According to the academy, “The Aetna study noted that CDH members use generic drugs at a higher rate than control group members, which is evidence of behavior change that should result in lower cost without associated quality declines. Similarly, the Cigna study found that drug utilization was higher, but the cost per prescription was lower, which implies that it is likely that CDH participants favor generics.”

Just for the Healthy?

Consumer-driven health care has often been criticized as being good for the “healthy and the wealthy” but of little value to anyone else. But recent experience and new research have found that not to be true. One analysis determined that HSAs would reduce health care costs for people with high medical expenses because the out-of-pocket exposure is limited and people reach 100% coverage faster than they do in other forms of coverage. A study in Health Affairs by Dahlia Remler and Sherry Glied confirmed that, finding that both the healthy and the unhealthy benefit from HSA programs.

Numerous studies have found that people with chronic conditions in consumer-driven plans were more likely to comply with treatment programs than people in traditional plans.
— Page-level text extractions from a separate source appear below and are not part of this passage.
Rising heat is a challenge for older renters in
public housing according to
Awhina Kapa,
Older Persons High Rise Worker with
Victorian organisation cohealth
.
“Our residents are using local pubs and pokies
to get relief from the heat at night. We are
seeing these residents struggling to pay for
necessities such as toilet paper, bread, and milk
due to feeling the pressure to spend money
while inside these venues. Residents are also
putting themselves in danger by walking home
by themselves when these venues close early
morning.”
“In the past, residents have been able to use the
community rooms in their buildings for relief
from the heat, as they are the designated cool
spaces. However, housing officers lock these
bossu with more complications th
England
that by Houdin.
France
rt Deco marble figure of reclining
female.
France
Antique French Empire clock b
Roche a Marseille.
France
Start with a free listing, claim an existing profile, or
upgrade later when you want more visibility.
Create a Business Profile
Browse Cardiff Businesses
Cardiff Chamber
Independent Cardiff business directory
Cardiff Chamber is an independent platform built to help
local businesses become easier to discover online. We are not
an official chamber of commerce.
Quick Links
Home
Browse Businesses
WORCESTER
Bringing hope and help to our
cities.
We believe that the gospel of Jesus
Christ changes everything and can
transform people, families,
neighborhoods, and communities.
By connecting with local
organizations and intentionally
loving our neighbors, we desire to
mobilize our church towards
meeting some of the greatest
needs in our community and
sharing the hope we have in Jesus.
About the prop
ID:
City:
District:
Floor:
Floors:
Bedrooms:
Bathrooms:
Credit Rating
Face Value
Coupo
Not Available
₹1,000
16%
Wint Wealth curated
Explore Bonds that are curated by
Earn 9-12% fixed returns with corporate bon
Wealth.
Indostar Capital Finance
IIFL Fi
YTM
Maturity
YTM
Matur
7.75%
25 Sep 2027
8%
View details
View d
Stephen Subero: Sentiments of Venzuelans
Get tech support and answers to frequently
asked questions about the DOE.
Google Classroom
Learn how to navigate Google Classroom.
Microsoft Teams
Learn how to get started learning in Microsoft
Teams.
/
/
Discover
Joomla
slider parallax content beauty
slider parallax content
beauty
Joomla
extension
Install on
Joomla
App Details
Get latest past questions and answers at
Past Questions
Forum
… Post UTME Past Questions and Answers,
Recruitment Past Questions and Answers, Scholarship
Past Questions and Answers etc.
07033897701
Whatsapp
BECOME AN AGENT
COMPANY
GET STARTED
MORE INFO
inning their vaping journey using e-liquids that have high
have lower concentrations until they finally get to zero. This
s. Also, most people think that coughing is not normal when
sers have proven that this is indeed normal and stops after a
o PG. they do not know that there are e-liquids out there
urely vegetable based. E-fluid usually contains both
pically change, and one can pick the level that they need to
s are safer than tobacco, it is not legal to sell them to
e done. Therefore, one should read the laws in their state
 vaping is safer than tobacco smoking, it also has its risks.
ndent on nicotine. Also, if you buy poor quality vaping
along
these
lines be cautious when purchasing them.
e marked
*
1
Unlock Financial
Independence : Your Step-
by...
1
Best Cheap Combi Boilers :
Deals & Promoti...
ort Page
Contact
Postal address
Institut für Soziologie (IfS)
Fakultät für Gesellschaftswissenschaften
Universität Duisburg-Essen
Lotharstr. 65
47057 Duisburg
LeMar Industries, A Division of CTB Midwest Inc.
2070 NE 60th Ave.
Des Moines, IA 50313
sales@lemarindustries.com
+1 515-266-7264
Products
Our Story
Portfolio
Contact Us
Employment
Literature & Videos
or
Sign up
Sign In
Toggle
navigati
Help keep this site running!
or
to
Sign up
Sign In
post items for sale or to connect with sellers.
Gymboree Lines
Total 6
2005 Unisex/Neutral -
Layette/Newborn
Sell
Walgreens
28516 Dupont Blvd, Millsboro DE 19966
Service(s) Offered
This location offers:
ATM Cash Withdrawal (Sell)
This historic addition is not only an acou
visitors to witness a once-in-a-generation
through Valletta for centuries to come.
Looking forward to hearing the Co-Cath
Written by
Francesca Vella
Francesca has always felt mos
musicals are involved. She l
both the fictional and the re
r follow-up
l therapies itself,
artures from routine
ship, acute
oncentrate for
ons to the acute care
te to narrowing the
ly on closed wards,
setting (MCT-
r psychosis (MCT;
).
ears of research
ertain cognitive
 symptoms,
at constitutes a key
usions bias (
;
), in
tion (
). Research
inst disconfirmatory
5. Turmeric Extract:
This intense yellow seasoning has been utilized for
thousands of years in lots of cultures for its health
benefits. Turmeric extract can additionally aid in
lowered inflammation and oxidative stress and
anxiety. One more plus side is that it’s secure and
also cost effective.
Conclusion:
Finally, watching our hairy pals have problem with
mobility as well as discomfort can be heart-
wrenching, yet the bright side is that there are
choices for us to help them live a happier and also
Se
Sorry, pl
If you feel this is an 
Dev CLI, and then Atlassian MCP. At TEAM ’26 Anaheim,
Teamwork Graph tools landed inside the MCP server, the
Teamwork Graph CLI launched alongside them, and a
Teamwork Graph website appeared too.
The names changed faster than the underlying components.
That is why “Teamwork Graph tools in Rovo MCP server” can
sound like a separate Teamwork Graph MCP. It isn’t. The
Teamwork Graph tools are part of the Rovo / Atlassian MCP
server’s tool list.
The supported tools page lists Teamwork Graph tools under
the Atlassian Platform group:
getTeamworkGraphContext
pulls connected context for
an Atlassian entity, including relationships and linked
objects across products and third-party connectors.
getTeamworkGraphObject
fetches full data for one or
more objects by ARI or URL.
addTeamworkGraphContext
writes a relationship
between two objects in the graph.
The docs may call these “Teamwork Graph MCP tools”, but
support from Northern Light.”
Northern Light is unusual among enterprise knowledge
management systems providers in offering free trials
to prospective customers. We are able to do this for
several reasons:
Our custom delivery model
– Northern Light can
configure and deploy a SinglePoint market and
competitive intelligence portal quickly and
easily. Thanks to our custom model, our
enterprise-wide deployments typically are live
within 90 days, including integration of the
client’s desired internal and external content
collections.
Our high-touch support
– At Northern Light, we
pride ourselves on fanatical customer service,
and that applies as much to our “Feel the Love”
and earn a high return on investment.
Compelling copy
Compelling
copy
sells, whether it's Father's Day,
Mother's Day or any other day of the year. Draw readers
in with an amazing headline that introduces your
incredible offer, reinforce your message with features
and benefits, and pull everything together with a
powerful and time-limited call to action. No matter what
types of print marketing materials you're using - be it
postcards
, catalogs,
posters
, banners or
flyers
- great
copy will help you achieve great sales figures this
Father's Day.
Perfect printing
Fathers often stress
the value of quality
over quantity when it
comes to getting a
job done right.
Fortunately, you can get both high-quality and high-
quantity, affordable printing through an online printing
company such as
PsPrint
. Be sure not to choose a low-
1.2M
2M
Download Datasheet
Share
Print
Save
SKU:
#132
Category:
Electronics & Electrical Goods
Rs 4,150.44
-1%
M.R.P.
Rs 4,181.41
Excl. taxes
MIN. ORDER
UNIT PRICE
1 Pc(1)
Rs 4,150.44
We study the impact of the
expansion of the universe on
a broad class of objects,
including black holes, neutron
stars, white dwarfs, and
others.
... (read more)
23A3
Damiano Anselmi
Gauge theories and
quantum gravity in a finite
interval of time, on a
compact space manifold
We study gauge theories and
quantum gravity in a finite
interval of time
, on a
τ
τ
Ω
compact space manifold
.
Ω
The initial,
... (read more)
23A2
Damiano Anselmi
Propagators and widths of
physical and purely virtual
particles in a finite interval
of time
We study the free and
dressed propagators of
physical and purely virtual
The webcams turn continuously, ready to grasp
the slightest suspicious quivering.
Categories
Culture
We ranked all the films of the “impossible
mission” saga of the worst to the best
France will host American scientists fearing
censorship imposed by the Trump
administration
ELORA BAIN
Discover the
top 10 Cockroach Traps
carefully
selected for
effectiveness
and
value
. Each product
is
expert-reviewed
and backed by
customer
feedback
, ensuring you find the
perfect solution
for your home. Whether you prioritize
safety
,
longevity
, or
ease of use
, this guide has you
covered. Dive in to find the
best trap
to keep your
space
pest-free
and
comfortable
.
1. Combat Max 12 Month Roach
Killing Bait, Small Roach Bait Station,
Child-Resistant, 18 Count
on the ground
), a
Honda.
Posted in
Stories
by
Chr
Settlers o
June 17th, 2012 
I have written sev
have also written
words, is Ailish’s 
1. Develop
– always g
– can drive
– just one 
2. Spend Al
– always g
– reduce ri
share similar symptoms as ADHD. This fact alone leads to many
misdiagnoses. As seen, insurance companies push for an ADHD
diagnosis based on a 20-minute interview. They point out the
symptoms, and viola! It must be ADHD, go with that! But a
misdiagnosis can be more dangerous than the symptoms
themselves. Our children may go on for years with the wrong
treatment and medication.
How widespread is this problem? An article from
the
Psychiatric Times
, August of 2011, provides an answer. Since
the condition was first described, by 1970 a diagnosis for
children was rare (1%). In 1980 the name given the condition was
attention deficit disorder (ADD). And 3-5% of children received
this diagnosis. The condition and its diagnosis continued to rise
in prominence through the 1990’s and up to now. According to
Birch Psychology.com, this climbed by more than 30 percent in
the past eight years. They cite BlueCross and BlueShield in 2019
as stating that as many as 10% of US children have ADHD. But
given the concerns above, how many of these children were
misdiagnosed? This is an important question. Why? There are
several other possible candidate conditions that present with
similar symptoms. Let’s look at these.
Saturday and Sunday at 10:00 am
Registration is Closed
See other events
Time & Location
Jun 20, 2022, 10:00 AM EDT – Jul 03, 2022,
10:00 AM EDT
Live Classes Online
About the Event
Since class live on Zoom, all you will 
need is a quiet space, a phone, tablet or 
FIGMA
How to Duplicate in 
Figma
For example, analysis by Cigna has confirmed that medical costs among those with hypertension or diabetes are substantially less when enrolled in CDHPs, “while their treatment regimens were the same or better than those in traditional HMOs and PPOs.”


These results should not be surprising. Consumer-driven health care is bending the health spending curve because it gets people more actively involved with their own treatment, and no one is more concerned with their own treatment than people who are ill.